Gli italiani non acquistano vetture elettriche per i costi elevati e per i problemi di ricarica. Il governo aumenterà gli incentivi?
«La differenza di prezzo fra l’elettrico attuale e l’endotermico è tale che nessun incentivo riesca a coprirla. C’è poi un problema di prezzi complessivi nel momento in cui avremo una standardizzazione delle produzioni e una riduzione del costo dei veicoli elettrici. Questa riduzione non deve avvenire a favore dell’importazione da paesi asiatici, altrimenti rischiamo di distruggere il sistema produttivo italiano ed europeo e di duplicare l’errore che abbiamo fatto dieci anni fa con i pannelli solari. C’è inoltre un problema tecnologico per i veicoli elettrici. Se non ci saranno innovazioni decisive, che consentano di ridurre in maniera radicale i tempi di ricarica e di ampliare l’autonomia delle vetture, ipotizzare un ricambio totale del parco auto è francamente velleitario».
A che punto siamo con le colonnine di ricarica?

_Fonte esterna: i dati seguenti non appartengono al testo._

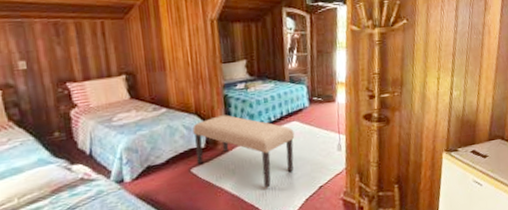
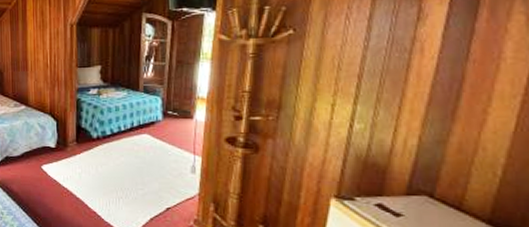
bench: present [192,115,295,189] -> none [46,118,144,199]

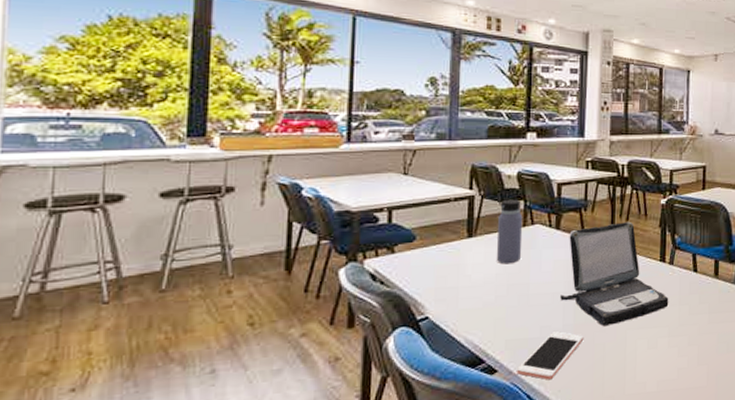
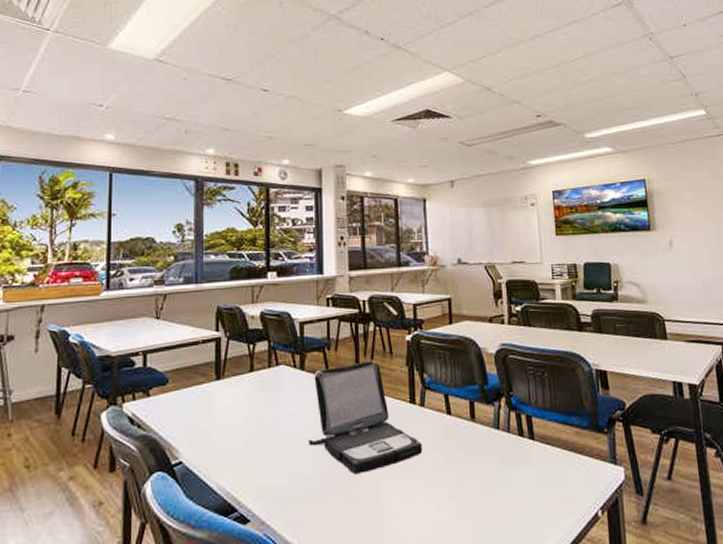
water bottle: present [496,190,523,265] -> none [243,330,269,407]
cell phone: present [517,331,584,380] -> none [269,479,335,533]

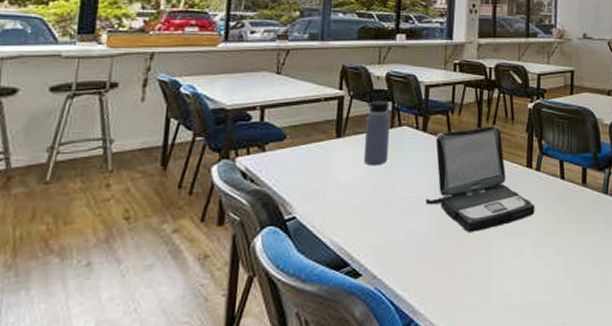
water bottle: none [243,330,269,407] -> present [363,90,391,166]

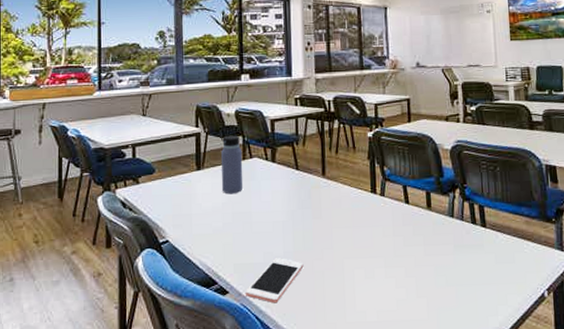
cell phone: none [381,236,449,287] -> present [246,258,304,304]
laptop: present [426,125,535,233] -> none [280,154,383,255]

Il Pnrr è in ritardo da questo punto di vista?
«Ho firmato un decreto in ambito Pnrr per la realizzazione di 21 mila colonnine di ricarica distribuite sulla rete stradale italiana. Terna sta lavorando alla rete di alimentazione di queste colonnine e delle altre che vengono installate. Non c’è ritardo; piuttosto stiamo accompagnando il cambiamento».